August 20, 2008
CARACAS -- Mexico urged Venezuela to negotiate with its cement producer Cemex SAB on Tuesday after the Venezuelan government seized control of its cement plants, saying no deal could be reached on the terms of a nationalization ordered by President Hugo Chávez.
Mexico's Foreign Ministry said its ambassador to Caracas delivered the message to Chávez's government after Venezuelan officials backed by National Guard troops took control of Cemex plants across the country late Monday.
Ambassador Mario Chacón urged the Venezuelan government to continue negotiations with Cemex under ''the principles of dialogue, nondiscriminatory treatment . . . and in agreement with the applicable legal standards,'' the Mexican Foreign Ministry said.
It said the Mexican government aims to ``assure that the process carried out by Venezuelan authorities follows applicable legal standards and respects the principle of nondiscriminatory treatment.''
Chávez referred to the nationalization move in a Tuesday night speech, without mentioning Cemex.
''We've nationalized the cement industries,'' Chávez said. ``It was time.''
Oil Minister Rafael Ramírez led government officials and workers at the takeover of a Cemex plant late Monday.
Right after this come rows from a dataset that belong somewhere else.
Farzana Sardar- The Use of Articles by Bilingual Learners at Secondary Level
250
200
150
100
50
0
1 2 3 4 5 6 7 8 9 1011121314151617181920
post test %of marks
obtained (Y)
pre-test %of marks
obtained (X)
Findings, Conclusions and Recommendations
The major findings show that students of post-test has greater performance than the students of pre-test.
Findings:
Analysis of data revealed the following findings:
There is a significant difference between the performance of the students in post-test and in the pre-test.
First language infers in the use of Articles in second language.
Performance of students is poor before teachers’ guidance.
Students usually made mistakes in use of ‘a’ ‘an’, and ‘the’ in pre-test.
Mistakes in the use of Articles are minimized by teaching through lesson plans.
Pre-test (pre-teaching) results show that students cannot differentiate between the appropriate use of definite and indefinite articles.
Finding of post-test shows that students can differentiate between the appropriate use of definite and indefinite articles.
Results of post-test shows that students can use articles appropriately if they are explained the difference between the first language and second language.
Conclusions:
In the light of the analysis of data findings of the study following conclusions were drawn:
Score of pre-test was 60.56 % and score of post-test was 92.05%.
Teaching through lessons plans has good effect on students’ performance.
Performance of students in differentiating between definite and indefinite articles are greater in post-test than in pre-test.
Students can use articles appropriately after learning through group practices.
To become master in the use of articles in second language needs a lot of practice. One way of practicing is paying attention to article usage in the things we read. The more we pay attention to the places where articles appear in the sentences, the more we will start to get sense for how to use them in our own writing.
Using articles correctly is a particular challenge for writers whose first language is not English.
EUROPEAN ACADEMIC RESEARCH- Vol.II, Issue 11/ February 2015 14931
He said the expropriation of the Cemex subsidiary was to be formalized Tuesday with the signing of a presidential decree.
Ramírez said no deal could be reached on compensation terms after a 60-day time frame for talks laid out in a June presidential decree, and that Cemex's request of more than $1.2 billion was much too high. He said a thorough appraisal will determine fair compensation to pay Cemex.
The Caracas Stock Exchange temporarily halted trading in local shares of the Cemex Venezuelan subsidiary on Tuesday, while Cemex shares declined on U.S. and Mexican stock markets.
Analysts and business leaders said the expropriation could hurt private investment in Venezuela.
The Cemex takeover increases uncertainty for investors and contributes to a ''high-risk'' business climate, said Noel Alvarez, a leader of the Fedecamaras business chamber. He noted that official figures last year showed a decline of $643 million in foreign investment.
Economist Pavel Gómez said by nationalizing the cement businesses, the government appears to be aiming to boost housing construction and other infrastructure projects. He said it is also considering public opinion and ``trying to generate credibility regarding its ability to play tough with these sorts of businesses.''
Gómez predicted businesses will ''feel ever more threatened'' and likely take measures to protect themselves such as holding off on investments.
Two other cement companies, Lafarge SA of France and Switzerland's Holcim Ltd., signed agreements Monday to sell majority stakes in their Venezuelan units to the government.
Venezuela agreed to pay Paris-based Lafarge $267 million for an 89 percent share of its local unit, and to pay Zurich, Switzerland-based Holcim $552 million for an 85-percent share of its operations. Both companies will stay on as minority partners.
Chávez on Monday called the cement nationalization one of several ''steps toward socialism,'' which have included nationalizations of telephone and electricity companies, the country's largest steel maker and a handful of major oil projects.
Cemex says its Venezuelan assets include three cement plants, 30 smaller concrete plants, a shipping terminal and other facilities. It acknowledged Venezuela's move to assume control of its plants in a statement, but declined further comment.
U.S.-traded shares of Cemex fell 2.6 percent to $20.65 on the New York Stock Exchange on Tuesday, the first full day of trading since the seizure took place. On Monday, shares fell 3 percent as the expropriation plans were announced.
The Caracas Stock Exchange, meanwhile, suspended trading in shares of Cemex Venezuela CA for 24 hours ''to protect the rights of minority investors'' amid ''events about which there has not been sufficient information,'' the National Securities Commission said.